Malgré le froid piquant, je m'installe peu à peu dans ma rêverie.

Assise sur la crête d'une falaise à l'orée des baies qui se couvrent et se découvrent au rythme des marées, j'admire ce paysage dont j'ai si souvent rêvé. Curieusement, je n'arrive même pas à m'étonner d'être enfin là, mon ordi toujours aussi blanc et féminin sur les genoux... je pianote, doigts gantés, emmitouflée dans 3 pulls et un coupe-vent. Ma jolie bicyclette verte posée contre un rocher bleu semble toute neuve... Merci Murph'. Nous sommes aujourd'hui samedi, et tout cela est décidement bien surprenant.

J'ai devant moi la mer, et ses vagues qui explosent contre la roche noire et ciselée. De l'autre côté de l'océan, il y a Brigantia,, en Espagne, d'où les celtes pouvaient parait-il apercevoir l'Irlande.

Puis la mer, la grande, la vraie : l'océan... et le soleil semblant surgir du fond des eaux vertes, laissant derrière lui un lac d'or qui s'éternise au milieu de la brume.

Les vagues sont imposantes, et roulent à l'infini sur la grande plage de sable fin, pour la grande joie de quatre surfeurs courageux. Ici aussi, ils attendent LA vague, mais eux sont déjà dans l'eau glaciale, à moins qu'ils bénéficient de la chaleur du golf stream,

Je crois que je passerai la journée ici, entre la pointe glacée, et l'hôtel de grand luxe dans lequel je me suis réfugiée pour avaler un café bien chaud.

On se prendrait bien pour Hemingway, ici.. sauf pour la vieille Remington, remplacée par le joli petit ordinateur blanc qui me suit partout.

Peut-être tout à l'heure verrais-je des phoques, des otaries, des dauphins, des baleines, même ? Les eaux, le ciel et la terre irlandaises semblent être un paradis pour un nombre incroyable d'espèces maritimes et terrestres.

Je me sens bien ici.

2 Comments:

Anonymous Anonyme said...

Je viens de tomber tout à fait par hasard sur votre blog qui me fait rêver. Vous écrivez très bien et l'Irlande nous appparait, vivante, au travers des mots.
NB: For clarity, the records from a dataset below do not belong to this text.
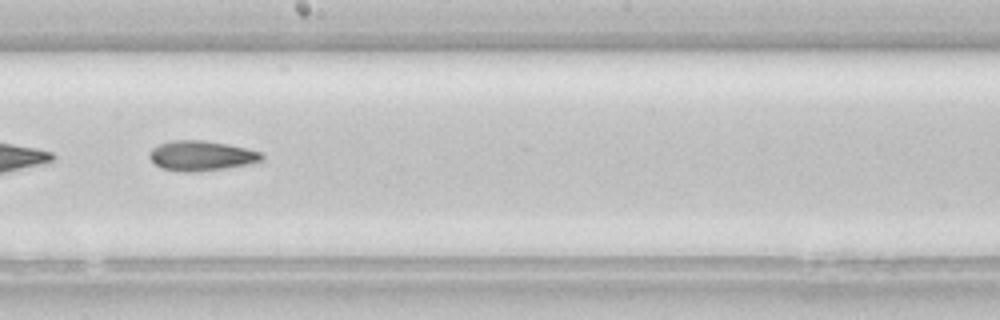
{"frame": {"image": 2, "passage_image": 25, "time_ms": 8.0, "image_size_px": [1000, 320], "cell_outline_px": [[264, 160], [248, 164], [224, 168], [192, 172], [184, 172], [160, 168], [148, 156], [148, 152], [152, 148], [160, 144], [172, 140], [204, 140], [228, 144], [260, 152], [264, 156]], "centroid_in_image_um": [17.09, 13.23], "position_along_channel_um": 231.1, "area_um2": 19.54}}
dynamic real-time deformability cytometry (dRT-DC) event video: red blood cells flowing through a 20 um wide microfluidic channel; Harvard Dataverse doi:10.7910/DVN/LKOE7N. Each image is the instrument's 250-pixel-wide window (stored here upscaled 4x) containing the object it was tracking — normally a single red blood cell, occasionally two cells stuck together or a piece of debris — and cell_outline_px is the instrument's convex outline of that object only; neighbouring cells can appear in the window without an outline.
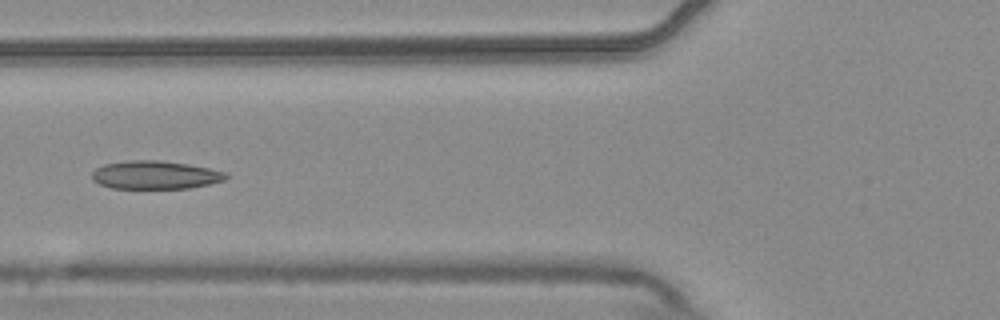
{"species": "common noctule bat (a hibernating species)", "species_latin": "Nyctalus noctula", "temperature_condition": "warm", "stored_images_in_passage": 5, "camera_frame_rate_fps": 3000, "um_per_image_px": 0.085, "animal": {"sex": "male", "body_mass_g": 20.4}, "frame": {"image": 1, "passage_image": 5, "time_ms": 1.333, "image_size_px": [1000, 320], "cell_outline_px": [[228, 176], [224, 180], [208, 184], [188, 188], [112, 188], [100, 184], [92, 180], [92, 172], [96, 168], [104, 164], [132, 160], [160, 160], [188, 164], [228, 172]], "centroid_in_image_um": [13.19, 14.86], "position_along_channel_um": 112.6, "area_um2": 21.96}}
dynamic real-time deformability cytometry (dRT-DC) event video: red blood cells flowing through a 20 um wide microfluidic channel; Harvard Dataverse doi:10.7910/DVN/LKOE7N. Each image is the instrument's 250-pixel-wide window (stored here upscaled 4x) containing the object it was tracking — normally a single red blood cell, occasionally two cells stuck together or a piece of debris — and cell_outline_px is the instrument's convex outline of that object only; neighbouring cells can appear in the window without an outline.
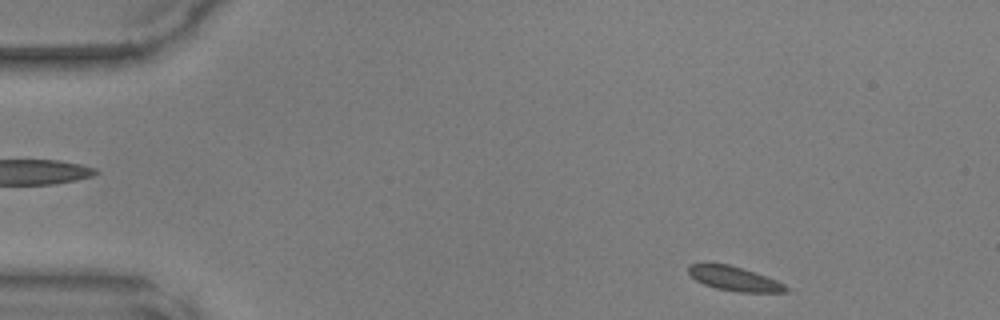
{"species": "common noctule bat (a hibernating species)", "species_latin": "Nyctalus noctula", "temperature_condition": "warm", "stored_images_in_passage": 44, "camera_frame_rate_fps": 3000, "um_per_image_px": 0.085, "animal": {"sex": "male", "body_mass_g": 17.9, "forearm_length_mm": 54.2}, "frame": {"image": 1, "passage_image": 2, "time_ms": 0.333, "image_size_px": [1000, 320], "cell_outline_px": [[788, 292], [736, 292], [716, 288], [704, 284], [696, 280], [688, 272], [688, 264], [728, 264], [756, 272], [776, 280], [784, 284], [788, 288]], "centroid_in_image_um": [62.43, 23.69], "position_along_channel_um": 22.6, "area_um2": 13.7}}
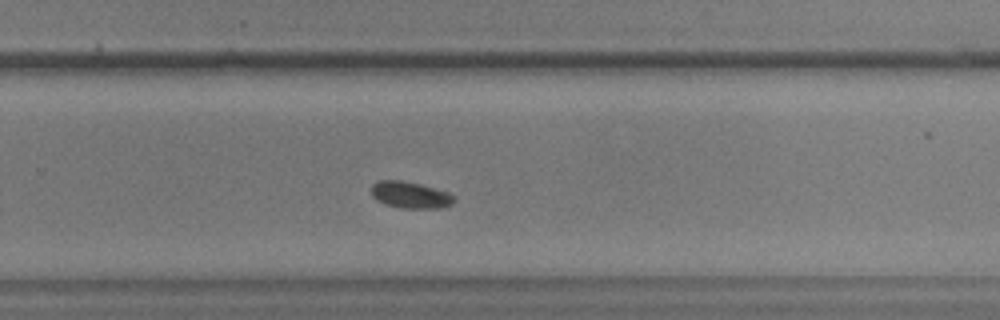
{"frame": {"image": 2, "passage_image": 28, "time_ms": 9.0, "image_size_px": [1000, 320], "cell_outline_px": [[456, 200], [452, 204], [440, 208], [400, 208], [384, 204], [376, 200], [372, 196], [372, 184], [380, 180], [404, 180], [420, 184], [448, 192]], "centroid_in_image_um": [34.85, 16.57], "position_along_channel_um": 294.9, "area_um2": 12.89}}
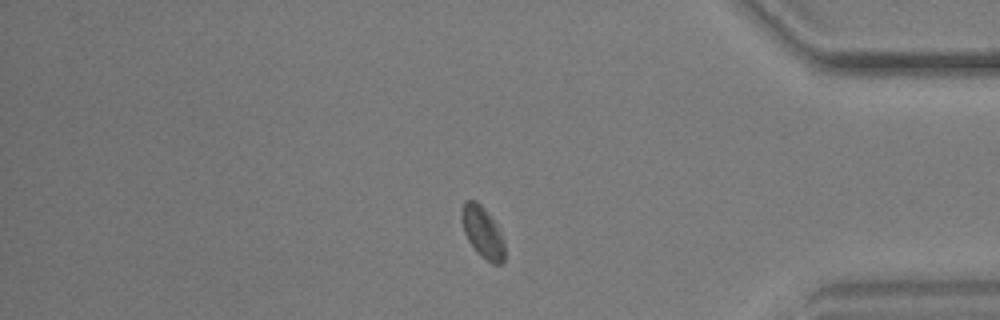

Moi aussi, je rêve d'y vivre et je commençais à me décourager en survolant tous les forums et en ne lisant que des témoignages de " jeunes ". J'ai 38 ans et votre histoire me montre qu'à tous les âges on peut réaliser ses rêves... Merci

1:33 PM  
Blogger Myriam said...

Je viens de lire votre journal, et c’est très réconfortant. Vous décrivez si bien l'Irlande, si sauvage et hospitalière à la fois. C’était un rêve, votre témoignage le rend accessible.
Je rêve d'y vivre et vous avoir lu m'apporte le courage nécessaire à franchir ce pas. L'Irlande semble être un peu le refuge des âmes en peine, et je ressens le besoin, à 47 ans, de venir m'y réfugier et démarrer une nouvelle vie, bravant les difficultés qui ne manqueront pas.